Tap dance is added to button 4 which when held toggles a precision mode but when tapped we send a button 4 press.

void mseBtn4_finished(qk_tap_dance_state_t *state, void *user_data) {
    td_state = cur_dance(state);
    switch (td_state) {
        case TD_SINGLE_HOLD:
            xprintf("Hold for button 4 finished\n");
            is_drag_scroll = true;
            btn4_held = true;
        break;
        case TD_DOUBLE_TAP:
            if (!precision_mode) {
                pointing_device_set_cpi(dpi_prec_array[keyboard_config.dpi_config]);
                precision_mode = true;
            } else {
                pointing_device_set_cpi(dpi_array[keyboard_config.dpi_config]);
                precision_mode = false;
            }
        break;
        default:
        break;
    }
}

Once the tap dance for button 4 has completed we need to either send the back button event BTN4 or if holding button 4 and releasing exit the drag scroll mode.

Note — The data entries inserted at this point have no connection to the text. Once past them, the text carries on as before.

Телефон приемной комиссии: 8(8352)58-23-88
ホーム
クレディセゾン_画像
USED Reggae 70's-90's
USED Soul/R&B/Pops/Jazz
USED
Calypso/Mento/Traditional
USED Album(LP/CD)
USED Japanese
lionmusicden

void mseBtn4_reset(qk_tap_dance_state_t *state, void *user_data) {
    switch (td_state) {
        case TD_SINGLE_TAP:
            xprintf("reset button 4 sending tap code\n");
            tap_code16(KC_BTN4);
        break;
        case TD_SINGLE_HOLD:
            xprintf("Hold for button 4 reset\n");
            is_drag_scroll = false;
            btn4_held = false;
        break;
        default:
        break;
    }
}

For button 5, when held we turn on layer 1 which changes the function assigned to button 1 or button 3.

// Handle the possible states for each tapdance keycode you define:
void mseBtn5_finished(qk_tap_dance_state_t *state, void *user_data) {
    td_state = cur_dance(state);
    switch (td_state) {
        case TD_SINGLE_HOLD:
            xprintf("Turning on layer 1 for button 5\n");
            layer_on(1);
        break;
        default:
        break;
    }
}

And when we release button 5 send the button 5 press ore turn off layer 1.

void mseBtn5_reset(qk_tap_dance_state_t *state, void *user_data) {
    switch (td_state) {
        case TD_SINGLE_TAP:
            // xprintf("UN-Registering button 5\n");
            // unregister_code16(KC_BTN5);
            xprintf("reset button 5 sending tap code\n");
            tap_code16(KC_BTN5);
        break;
        case TD_SINGLE_HOLD:
            xprintf("Turning off layer 1 for button 5\n");
            layer_off(1);
        break;
        default:
        break;
    }
}

Once we have our changes in place we can build the firmware using:
qmk compile -kb ploopyco/trackball_mini/ -km custom

To flash the firmware to the ploopy mini I used QMK toolbox

To put the ploopy mini in bootloader mode, hold down button 4, that's the button immediately to the right of the ball, plug in and flash the firmware you just compiled.